Put it another way: Novelty implies surprise, surprise implies randomness. Correctness implies consistently yielding the solitary correct answer. The two are inherently mutually opposed.

If you’re interested in how all this nonsense got started, I highly recommend going back and reading Weizenbaum’s original 1966 paper on ELIZA. Even back then, he knew better:

If, for example, one were to tell a psychiatrist “I went for a long boat ride” and he responded “Tell me about boats”, one would not assume that he knew nothing about boats, but that he had some purpose in so directing the subsequent conversation. It is important to note that this assumption is one made by the speaker. Whether it is realistic or not is an altogether separate question. In any case, it has a crucial psychological utility in that it serves the speaker to maintain his sense of being heard and understood. The speaker further defends his impression (which even in real life may be illusory) by attributing to his conversational partner all sorts of background knowledge, insights and reasoning ability. But again, these are the speaker’s contribution to the conversation.

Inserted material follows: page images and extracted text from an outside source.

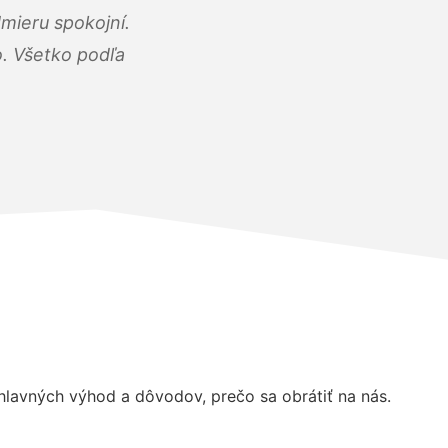
mieru spokojní.
o. Všetko podľa
lavných výhod a dôvodov, prečo sa obrátiť na nás.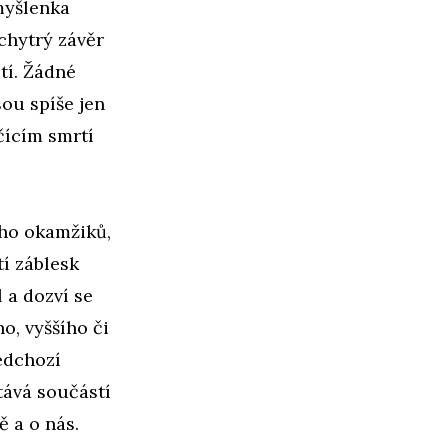
myšlenka
chytrý závěr
tí. Žádné
ou spíše jen
čícím smrtí
ho okamžiků,
í záblesk
 a dozví se
ho, vyššího či
ředchozí
tává součástí
ě a o nás.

Weizenbaum quickly discovered the harmful effects of human interactions with these kinds of models:

“I had not realized … that extremely short exposures to a relatively simple computer program could induce powerful delusional thinking in quite normal people.” (1976)

lime!@feddit.nu · edit-2 2 months ago

god, the reactions to eliza is such a harbinger of doom. real cassandra moment. it’s an extra weird touchstone for me because we had it on our school computers in the late 90s. the program was called DOCTOR and basically behaved identically to the original, eg find a noun and use it in a sentence. as a 9-year old i found it to be ass, but i’ve only recently learned that some people anthropomorphise everything and can lose themselves totally in “tell me about boats” even if they rationally know what the program is actually doing.

as a 30-something with some understanding of natural language processing, eliza is quite nifty.